Proceedings start with “Firaaq,” an acclaimed story set in the aftermath of the horrific 2002 Hindu-Muslim bloodletting in Gujarat.
Director Nandita Das said she is braced for trouble when the film, which has been touring international film festivals, finally opens in India next January.
“There’s a lot of communal tension. We can’t wish it away,” she told journalists in New York on Monday.
“This is not to reignite (tension), it’s to ask questions that we often hesitate to ask.”
Das will also help close the festival on October 28 with her role in “Ramachand Pakistani,” about a woman whose son and husband vanished after straying across the Pakistan-India border.
The film, directed by Pakistan’s Mehreen Jabbar, is based on a true story and seeks to show how much the tense neighbours have in common.
Das conceded she was flirting with controversy in the Gujarat film, but said she had never considered playing the “martyr” by giving up.
“If you believe in it, you do it,” she said. “Do we not want to have a dialogue?”
Of course, this wouldn’t quite be an Asian film festival if there were no all-singing, all-dancing offers from Bollywood.
Fans of leggy actresses and colourful costumes will get their fill in “Fashion,” a depiction of the ruthless fashion industry world, starring the dazzling Priyanka Chopra, and set for world premiere on Friday.
But as Sarah-Jane Dias, last year’s Miss India and now a member of SAIFF’s grand jury, said: “I want to tell (viewers) it’s not just about song and dance.

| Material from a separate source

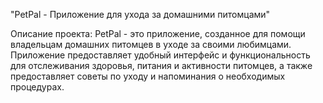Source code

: "PetPal - Приложение для ухода за домашними питомцами"

Описание проекта: PetPal - это приложение, созданное для помощи владельцам домашних питомцев в уходе за своими любимцами. Приложение предоставляет удобный интерфейс и функциональность для отслеживания здоровья, питания и активности питомцев, а также предоставляет советы по уходу и напоминания о необходимых процедурах.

South Asian film is much more than about that.”
It certainly is.
US sitarist Andrew Mendelson directs “A Cricket in the Court of Akbar,” a documentary about his journey to India in 2003 to study the country’s sacred sitar music with his guru.
He won a competition in Rajasthan and went on to compete in the Tournament of Champions, the Sur Sadak competition.
Mendelson said the film is about how he, an outsider, learned the necessary “humility” to enter deep into this “very ancient world music” and about the complex relationship between the student and teacher.
Another non-Asian director featured at SAIFF is John Walsh, whose documentary “Tibet: Beyond Fear, Holding Fast,” eschews politics and even dialogue to portray a Tibetan refugee camp in Darjeeling, India.
One of the odder documentary entries is also by an American, Joshua Weinstein, whose “Flying on One Engine” tells the story of Doctor Sharadkumar Dicksheet, a crippled New York surgeon considered a “living god” in India for his marathon work on children’s deformities.
“It’s a New York story. It’s an India story,” Weinstein said.
And the East-West connection works both ways.
Amyn Kaderali’s comedy “Kissing Cousins” is set in Los Angeles, but gave New York actor Samrat Chakrabarti the chance to break the typecasting he says he faces in US films.
“Being an Asian in New York I play doctors, medical assistants, terrorists.